Statistical Probabilities even explicitly brings up the issue of “passing”, the idea that it is entirely possible for a minority to hide in plain sight by posing as a member of the majority. When Bashir demonstrates his enhancements to the group, Lauren reflects, “He’s a mutant, just like the rest of us.” Jack objects, “No, no, no. He is not like us. No. He passed as normal.” Although “passing” is very much a part of the historical experience of certain ethnic and racial minorities, it also applies to minorities without physical distinctions; those with differing sexual orientations or religions.
It should be noted that René Echevarria has a recurring interesting in coding metaphors for non-heteronormative sexuality into his scripts for the franchise. This is most notable in his early scripts. In The Offspring, he allows Lal to choose her own gender. In Transfigurations, he writes a script about a Jesus-figure that is heavily coded as homosexual.
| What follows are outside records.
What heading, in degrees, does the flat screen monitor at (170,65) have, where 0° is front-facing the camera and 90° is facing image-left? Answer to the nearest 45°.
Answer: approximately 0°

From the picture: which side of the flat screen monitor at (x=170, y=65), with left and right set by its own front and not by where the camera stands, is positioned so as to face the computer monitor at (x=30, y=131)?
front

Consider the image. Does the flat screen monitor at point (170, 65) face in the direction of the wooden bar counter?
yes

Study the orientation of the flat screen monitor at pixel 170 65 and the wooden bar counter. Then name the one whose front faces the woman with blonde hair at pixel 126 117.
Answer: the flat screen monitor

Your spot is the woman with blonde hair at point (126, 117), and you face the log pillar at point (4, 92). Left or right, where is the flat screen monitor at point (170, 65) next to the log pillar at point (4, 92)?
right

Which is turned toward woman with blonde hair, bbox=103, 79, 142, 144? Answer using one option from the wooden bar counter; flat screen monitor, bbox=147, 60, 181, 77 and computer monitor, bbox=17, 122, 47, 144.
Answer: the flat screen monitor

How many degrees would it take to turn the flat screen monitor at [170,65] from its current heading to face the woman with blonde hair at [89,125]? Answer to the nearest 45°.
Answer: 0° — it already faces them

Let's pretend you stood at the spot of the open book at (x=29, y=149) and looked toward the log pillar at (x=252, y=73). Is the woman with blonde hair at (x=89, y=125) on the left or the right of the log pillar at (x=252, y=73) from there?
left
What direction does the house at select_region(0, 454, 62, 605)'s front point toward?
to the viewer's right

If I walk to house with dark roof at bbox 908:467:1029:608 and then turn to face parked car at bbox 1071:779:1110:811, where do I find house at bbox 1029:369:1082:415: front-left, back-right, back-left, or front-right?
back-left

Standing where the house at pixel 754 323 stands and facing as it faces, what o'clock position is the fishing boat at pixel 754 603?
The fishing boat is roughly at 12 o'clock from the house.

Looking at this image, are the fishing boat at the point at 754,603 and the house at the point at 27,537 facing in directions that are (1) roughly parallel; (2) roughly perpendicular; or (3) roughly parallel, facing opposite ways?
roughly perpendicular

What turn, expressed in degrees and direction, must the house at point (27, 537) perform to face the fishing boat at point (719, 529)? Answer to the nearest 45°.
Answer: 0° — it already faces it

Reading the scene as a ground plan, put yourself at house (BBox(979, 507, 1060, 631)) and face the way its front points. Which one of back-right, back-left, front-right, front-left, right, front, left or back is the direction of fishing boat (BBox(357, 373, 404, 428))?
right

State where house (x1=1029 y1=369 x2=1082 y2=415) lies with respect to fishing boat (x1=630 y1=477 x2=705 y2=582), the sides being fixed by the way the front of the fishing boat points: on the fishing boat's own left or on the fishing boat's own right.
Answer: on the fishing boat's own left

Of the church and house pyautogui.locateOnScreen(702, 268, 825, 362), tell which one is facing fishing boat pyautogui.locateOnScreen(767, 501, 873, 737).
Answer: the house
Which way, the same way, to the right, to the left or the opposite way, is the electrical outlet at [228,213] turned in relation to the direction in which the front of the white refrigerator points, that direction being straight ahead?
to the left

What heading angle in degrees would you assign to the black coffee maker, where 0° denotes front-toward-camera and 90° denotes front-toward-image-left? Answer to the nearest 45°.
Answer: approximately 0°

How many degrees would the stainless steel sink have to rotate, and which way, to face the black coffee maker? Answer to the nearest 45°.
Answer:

He also scripted Rejoined and Chimera, two episodes focusing on romantic encounters between regular cast members and guest stars of their own gender.
Statistical Probabilities is hardly the most overt example of Echevarria’s interest in minority perspectives and his suggestion of a more inclusive approach to Star Trek. However, it is a very rare episode of the franchise that focuses on neuroatypical individuals without vilifying or sensationalising them. Although Jack and the group do attempt to betray the Federation to the Dominion, Statistical Probabilities never treats them as monstrous freaks. This is a more sensitive (and less sensationalist) approach than Whom God Destroy.
Statistical Probabilities is a fascinating (and provocative) piece of television. It is a strange episode of Deep Space Nine, another example of a story that feels more relevant to modern audiences than it would have been at time of broadcast. At the same time, while playing with timeless themes, it touches on ideas that are probably more uncomfortable now than they would have been when the episode was produced. It is a fantastic demonstration of just how well Deep Space Nine is produced, an strange and unconventional episode that feels very much of the series.